Nicarágua expulsa missão internacional de direitos humanos da OEA

Regime acusa CIDH de ingerência; secretário diz que comissão continuará atuando a distância

São Paulo

A Nicarágua expulsou duas missões da Comissão Interamericana de Direitos Humanos (CIDH),  ligada à OEA (Organização dos Estados Americanos), acusando-as de agir de forma "ingerencista" e parcial em sua avaliação das violações dos direitos humanos no país.

A medida foi anunciada na tarde de quarta-feira (19) pela Chancelaria nicaraguense e afeta o Mecanismo de Acompanhamento Especial para a Nicarágua (Meseni), que atua no país desde 24 de junho, e o Grupo Interdisciplinar de Especialistas Independentes (GIEI), que funciona desde 3 de julho.

Amerigo Incalcaterra, membro do  GIEI, deixa o hotel após decisão do governo nicaraguense de expulsar o grupo da CIDH do país
Amerigo Incalcaterra, membro do GIEI, deixa o hotel após decisão do governo nicaraguense de expulsar o grupo da CIDH do país - Oswaldo Rivas/Reuters

Em carta dirigida ao secretário-geral da OEA, Luis Almagro, o chanceler Denis Moncada comunica a "suspensão temporária" dos grupos "até que se restabeleçam as condições de respeito à soberania e aos assuntos internos". 

A carta, lida por Moncada na presença dos delegados das duas missões, acusa as entidades de "falta de imparcialidade e objetividade" e de mostrar "uma atitude ingerencista, intervencionista, fazendo eco das políticas do governo dos Estados Unidos contra a Nicarágua".

Em comunicado, a CIDH lamentou a decisão, disse que a Nicarágua continuará sendo uma prioridade e comunicou que o Meseni vai continuar funcionando a partir de sua sede em Washington. “Para isso, continuará em contato permanente com as organizações da sociedade civil, movimentos sociais, atores estatais e vítimas de violações de direitos humanos”, afirma o texto.

A expulsão ocorreu na véspera da apresentação dos resultados de uma investigação do GIEI sobre as mortes de manifestantes nos protestos contra o ditador Daniel Ortega.
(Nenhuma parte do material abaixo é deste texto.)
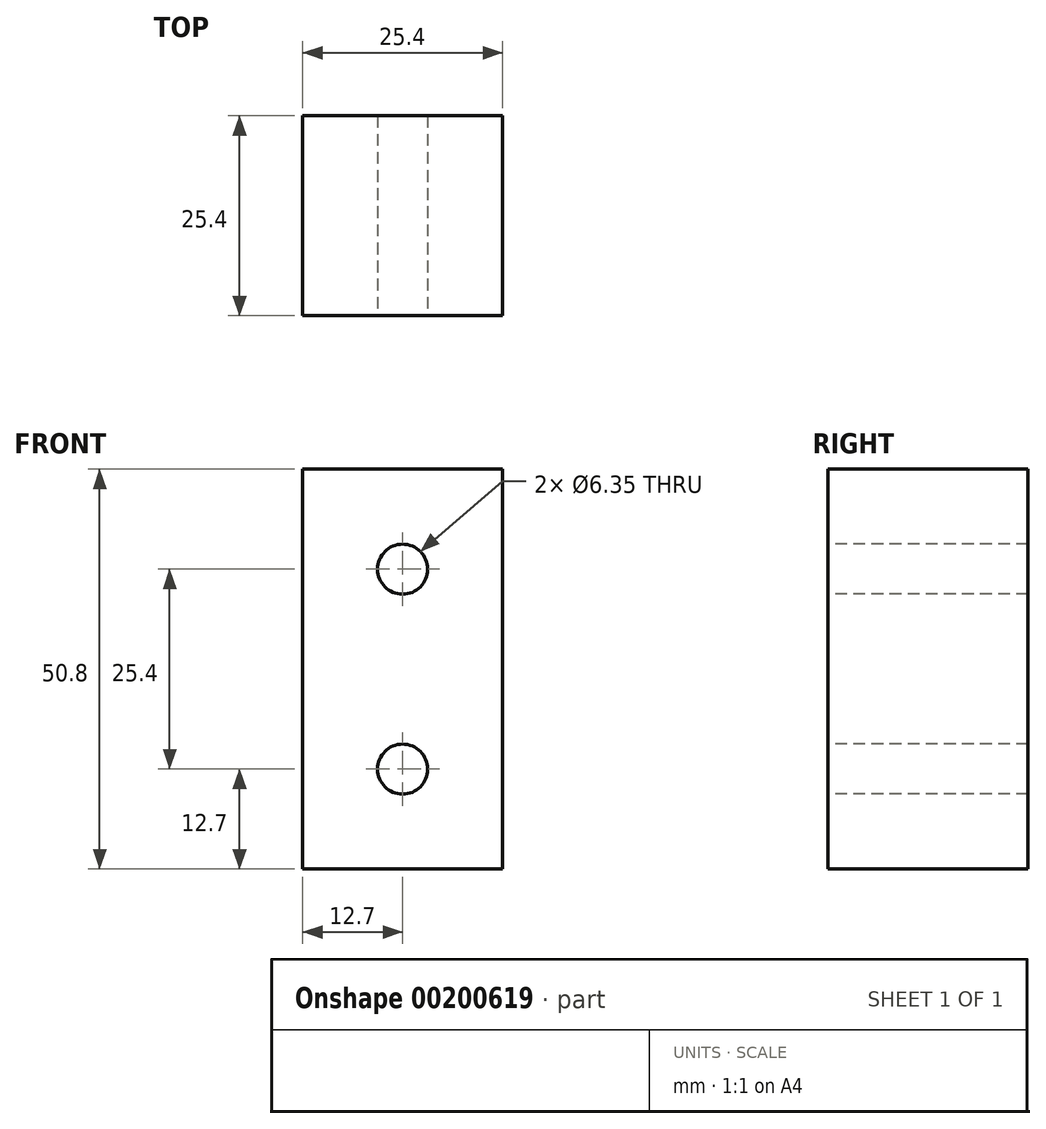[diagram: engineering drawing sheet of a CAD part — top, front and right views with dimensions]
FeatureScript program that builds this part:
annotation { "Feature Type Name" : "Feature", "Feature Type Description" : "" }
export const myFeature = defineFeature(function(context is Context, id is Id, definition is map)
    precondition{}
    {
        {
            var Q0;
            Q0=qCreatedBy(makeId("Front.planeOp"),FACE);
            var sketch = newSketch(context, id + "F0", { "sketchPlane" : qUnion([Q0])});
            skLineSegment(sketch, "E0.bottom", {"start": v(0, 0) * mm, "end": v(25.4, 0) * mm});
            skLineSegment(sketch, "E0.top", {"start": v(0, 50.8) * mm, "end": v(25.4, 50.8) * mm});
            skLineSegment(sketch, "E0.left", {"start": v(0, 0) * mm, "end": v(0, 50.8) * mm});
            skLineSegment(sketch, "E0.right", {"start": v(25.4, 0) * mm, "end": v(25.4, 50.8) * mm});
            skSolve(sketch);
        }
        {
            var Q0;
            Q0=makeQuery(id+"F0.imprint","IMPRINT",FACE,{"disambiguationData":[TD([[makeQuery(id+"F0.imprint","IMPRINT",EDGE,{"derivedFrom":sQuery(id+"F0.wireOp",EDGE,"E0.bottom")}),1.0]])]});
            extrude(context, id + "F1", {"entities" : qUnion([Q0]), "depth" : 25.4 * mm});
        }
        {
            var Q0;
            Q0=makeQuery(id+"F1.opExtrude","CAP_FACE",FACE,{"disambiguationData":[OSD([sQuery(id+"F0.wireOp",EDGE,"E0.bottom"),sQuery(id+"F0.wireOp",EDGE,"E0.top"),sQuery(id+"F0.wireOp",EDGE,"E0.left"),sQuery(id+"F0.wireOp",EDGE,"E0.right")])],"isStart":false});
            var sketch = newSketch(context, id + "F2", { "sketchPlane" : qUnion([Q0])});
            skLineSegment(sketch, "E1.0.0", {"start": v(0, 50.8) * mm, "end": v(0, 0) * mm});
            skLineSegment(sketch, "E1.0.1", {"start": v(0, 0) * mm, "end": v(25.4, 0) * mm});
            skLineSegment(sketch, "E1.0.2", {"start": v(25.4, 0) * mm, "end": v(25.4, 50.8) * mm});
            skLineSegment(sketch, "E1.0.3", {"start": v(25.4, 50.8) * mm, "end": v(0, 50.8) * mm});
            skPoint(sketch, "E2", {"position": v(12.7, 38.1) * mm});
            skPoint(sketch, "E3", {"position": v(12.7, 12.7) * mm});
            skLineSegment(sketch, "E4", {"start": v(12.7, 38.1) * mm, "end": v(12.7, 12.7) * mm, "construction": true});
            skSolve(sketch);
        }
        {
            var Q0;
            Q0=sQuery(id+"F2.wireOp",VERTEX,"E2");
            var Q1;
            Q1=sQuery(id+"F2.wireOp",VERTEX,"E3");
            var Q2;
            Q2=makeQuery(id+"F1.opExtrude","SWEPT_BODY",BODY,{"disambiguationData":[OSD([sQuery(id+"F0.wireOp",EDGE,"E0.bottom"),sQuery(id+"F0.wireOp",EDGE,"E0.top"),sQuery(id+"F0.wireOp",EDGE,"E0.left"),sQuery(id+"F0.wireOp",EDGE,"E0.right")])]});
            hole(context, id + "F3", {"style" : HoleStyle.SIMPLE, "endStyle" : HoleEndStyle.THROUGH, "holeDiameter" : 6.35 * mm, "locations" : qUnion([Q0, Q1]), "scope" : qUnion([Q2]), "isTappedThrough" : true});
        }
    });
Não é coincidência, afirma Paulo Abrão, secretário-executivo da CIDH.

“Nosso informe documenta de maneira muito rigorosa as graves violações de direitos humanos, especialmente os assassinatos. Identificamos responsabilidades objetivas de atores individuais e estatais na cadeia de comando da repressão institucionalizada. Nossa equipe estava se transformando em testemunha incômoda para o regime”, disse à Folha.

Desde abril, a Nicarágua vive uma onda de protestos pela saída de Daniel Ortega e sua mulher, a vice-presidente Rosario Murillo. A repressão aos manifestantes já deixou 325 mortos, incluindo uma brasileira, e ao menos 400 presos. Muitos dos detidos têm sido enquadrados em uma lei de combate ao terrorismo criada às pressas em julho e condenados a penas de até 25 anos.

Nos últimos 12 anos, o ex-líder sandinista se consolidou no poder por meio de alterações na Constituição, cassação de candidaturas, expulsão de políticos de oposição do Congresso e de uma eleição questionada que lhe deu, em 2016, o terceiro mandato.

O Grupo de Trabalho para a Nicarágua do Conselho Permanente da OEA, do qual o Brasil faz parte, condenou “energicamente” a expulsão das missões e pediu que ela seja revogada. A ONU e o representante dos Estados Unidos na OEA também criticaram a medida.

No fim de agosto, Ortega já havia expulsado do país uma missão da ONU que denunciou a repressão violenta em um relatório.

Segundo Paulo Abrão, o trabalho dos grupos da CIDH se baseia em tratados internacionais aos quais a Nicarágua aderiu. Ele conta que a relação com o regime foi se deteriorando. 

“No primeiro momento, tinha muita abertura, cooperação. Quando começamos a divulgar as conclusões e a denunciar de maneira mais contundente as violações que acompanhamos, o regime entrou em posição de negação e afastamento. Não íamos no calar, e penso que o governo entrou em posição defensiva.”

O secretário-executivo diz também que a violência no país vem se agravando, apesar de se manifestar de forma diferente do que era em abril. “Antes estávamos frente a uma violência brutal, letal. Agora vemos uma violência simbólica contra a própria democracia, o cancelamento do funcionamento das ONGs, a expulsão de estrangeiros, decretos proibindo novas manifestações, a invasão de rádios e jornais independentes.”

“É muito frustrante acompanhar a deterioração do estado de direito de um país e constatar que existe um ataque sistemático contra a população civil", afirmou. Mas vamos seguir com nosso trabalho com a mesma intensidade.”